= Beginning of Section =

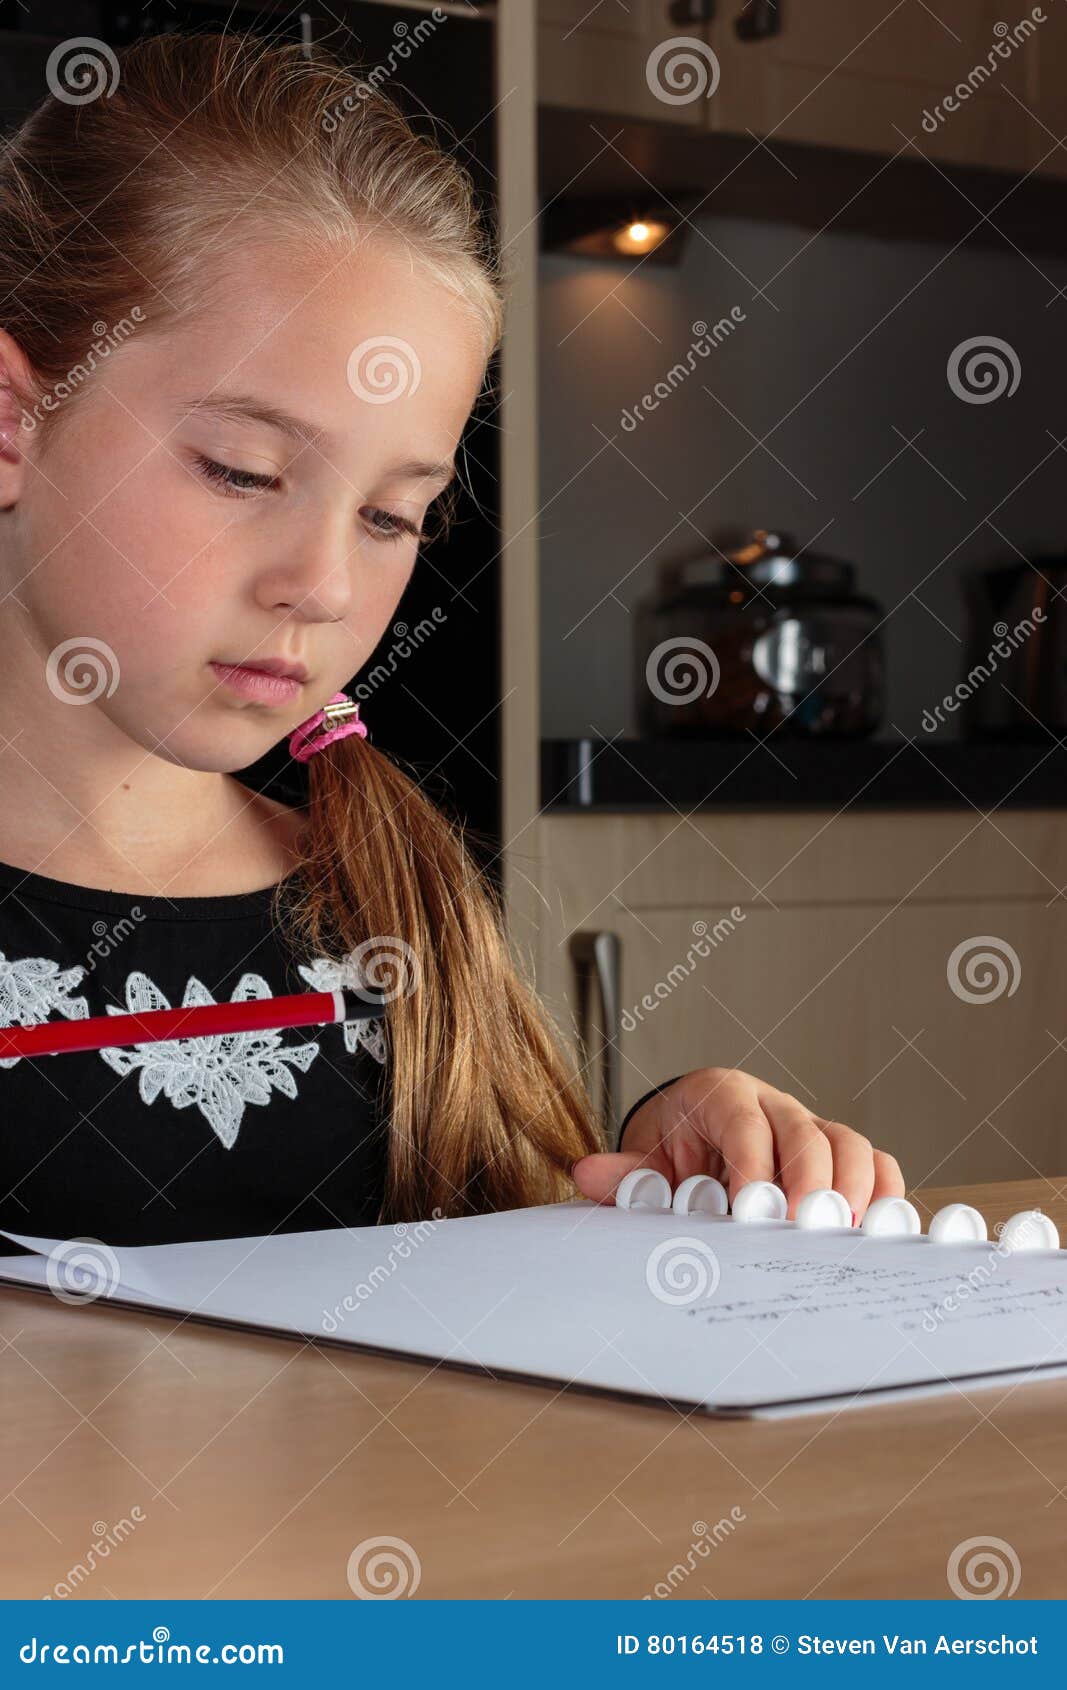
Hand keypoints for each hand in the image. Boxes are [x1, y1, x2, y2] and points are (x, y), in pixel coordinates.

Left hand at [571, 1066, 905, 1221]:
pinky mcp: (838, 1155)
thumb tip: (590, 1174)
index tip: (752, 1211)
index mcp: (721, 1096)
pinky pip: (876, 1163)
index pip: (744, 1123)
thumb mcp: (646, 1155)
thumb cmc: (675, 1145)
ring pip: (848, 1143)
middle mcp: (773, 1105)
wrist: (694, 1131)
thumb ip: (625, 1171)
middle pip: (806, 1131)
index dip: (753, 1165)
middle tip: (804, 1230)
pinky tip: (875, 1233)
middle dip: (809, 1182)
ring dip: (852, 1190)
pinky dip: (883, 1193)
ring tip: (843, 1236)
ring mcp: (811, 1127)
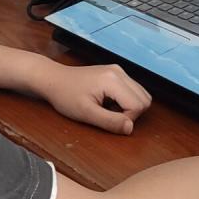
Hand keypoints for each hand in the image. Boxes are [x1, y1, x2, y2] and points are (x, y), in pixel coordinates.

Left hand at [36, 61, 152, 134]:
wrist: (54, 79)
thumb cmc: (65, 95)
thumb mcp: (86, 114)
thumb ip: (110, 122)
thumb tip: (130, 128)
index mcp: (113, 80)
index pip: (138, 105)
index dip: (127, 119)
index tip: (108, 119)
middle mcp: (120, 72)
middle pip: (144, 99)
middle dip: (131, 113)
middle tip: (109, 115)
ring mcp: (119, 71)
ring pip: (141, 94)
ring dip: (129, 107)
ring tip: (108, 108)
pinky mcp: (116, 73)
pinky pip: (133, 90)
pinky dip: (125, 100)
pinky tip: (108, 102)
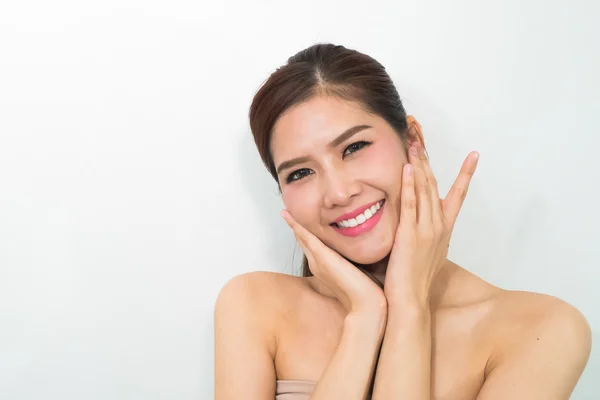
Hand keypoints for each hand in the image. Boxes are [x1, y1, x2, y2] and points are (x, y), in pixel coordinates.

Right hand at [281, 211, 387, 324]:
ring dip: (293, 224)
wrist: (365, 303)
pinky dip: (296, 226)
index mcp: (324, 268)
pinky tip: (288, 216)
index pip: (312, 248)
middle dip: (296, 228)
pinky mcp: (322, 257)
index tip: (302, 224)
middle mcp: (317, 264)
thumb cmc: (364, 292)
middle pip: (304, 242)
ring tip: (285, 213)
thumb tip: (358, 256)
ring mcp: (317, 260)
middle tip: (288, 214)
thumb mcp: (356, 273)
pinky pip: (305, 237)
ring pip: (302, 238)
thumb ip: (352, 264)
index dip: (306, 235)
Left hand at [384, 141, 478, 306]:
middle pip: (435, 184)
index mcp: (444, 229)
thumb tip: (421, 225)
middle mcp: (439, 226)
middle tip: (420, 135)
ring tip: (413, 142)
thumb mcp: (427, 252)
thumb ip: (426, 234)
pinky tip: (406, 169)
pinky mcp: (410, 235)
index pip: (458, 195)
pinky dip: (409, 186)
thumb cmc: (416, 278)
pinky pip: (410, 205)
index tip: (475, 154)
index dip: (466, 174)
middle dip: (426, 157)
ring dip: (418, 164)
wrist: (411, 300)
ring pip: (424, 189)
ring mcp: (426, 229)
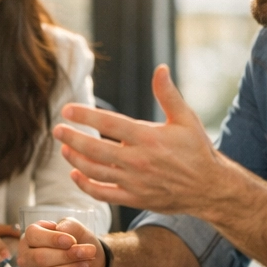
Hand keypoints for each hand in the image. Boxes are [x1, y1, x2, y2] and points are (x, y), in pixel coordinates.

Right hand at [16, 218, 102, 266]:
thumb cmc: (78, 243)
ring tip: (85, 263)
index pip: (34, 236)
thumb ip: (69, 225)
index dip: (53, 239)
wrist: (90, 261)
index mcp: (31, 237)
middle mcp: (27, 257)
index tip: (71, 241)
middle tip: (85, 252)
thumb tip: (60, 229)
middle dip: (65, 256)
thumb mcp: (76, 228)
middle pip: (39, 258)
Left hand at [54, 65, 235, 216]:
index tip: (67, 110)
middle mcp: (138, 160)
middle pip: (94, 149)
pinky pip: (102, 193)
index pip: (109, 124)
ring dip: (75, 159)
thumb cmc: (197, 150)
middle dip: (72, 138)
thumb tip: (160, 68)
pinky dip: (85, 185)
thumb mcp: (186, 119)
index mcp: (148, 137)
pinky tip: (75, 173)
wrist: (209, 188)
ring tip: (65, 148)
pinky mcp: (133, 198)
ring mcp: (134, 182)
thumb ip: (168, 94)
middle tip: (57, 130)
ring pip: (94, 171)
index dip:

= End of Section =

Work item
Repeat, exactly and in full, each line from the start of the data to the line that contains "middle dip: (131, 113)". Pictures do not go in.

The answer
Hand keypoints for each hand in the image. Boxes are [x1, y1, x2, y2] and points are (x, y), in pixel coordinates.

Left hand at [571, 1066, 905, 1221]:
pinky mcp: (838, 1155)
thumb tip: (590, 1174)
index tip: (752, 1211)
index mcp: (721, 1096)
pinky pip: (876, 1163)
index pip: (744, 1123)
thumb mcp: (646, 1155)
thumb cmc: (675, 1145)
ring pip: (848, 1143)
middle mcp: (773, 1105)
wrist: (694, 1131)
thumb ip: (625, 1171)
middle pip: (806, 1131)
index dip: (753, 1165)
middle tip: (804, 1230)
pinky tip: (875, 1233)
middle dip: (809, 1182)
ring dip: (852, 1190)
pinky dip: (883, 1193)
ring tip: (843, 1236)
ring mcp: (811, 1127)
Hand keypoints for each hand in the image. Boxes are [x1, y1, x2, y2] and points are (x, y), in pixel coordinates.

Left hand at [36, 61, 152, 134]:
wrist: (54, 79)
thumb cmc: (65, 95)
thumb mcp: (86, 114)
thumb ip: (110, 122)
thumb tip: (130, 128)
index mcp: (113, 80)
index pip: (138, 105)
index dip: (127, 119)
index tip: (108, 119)
middle mcp: (120, 72)
middle pip: (144, 99)
middle dip: (131, 113)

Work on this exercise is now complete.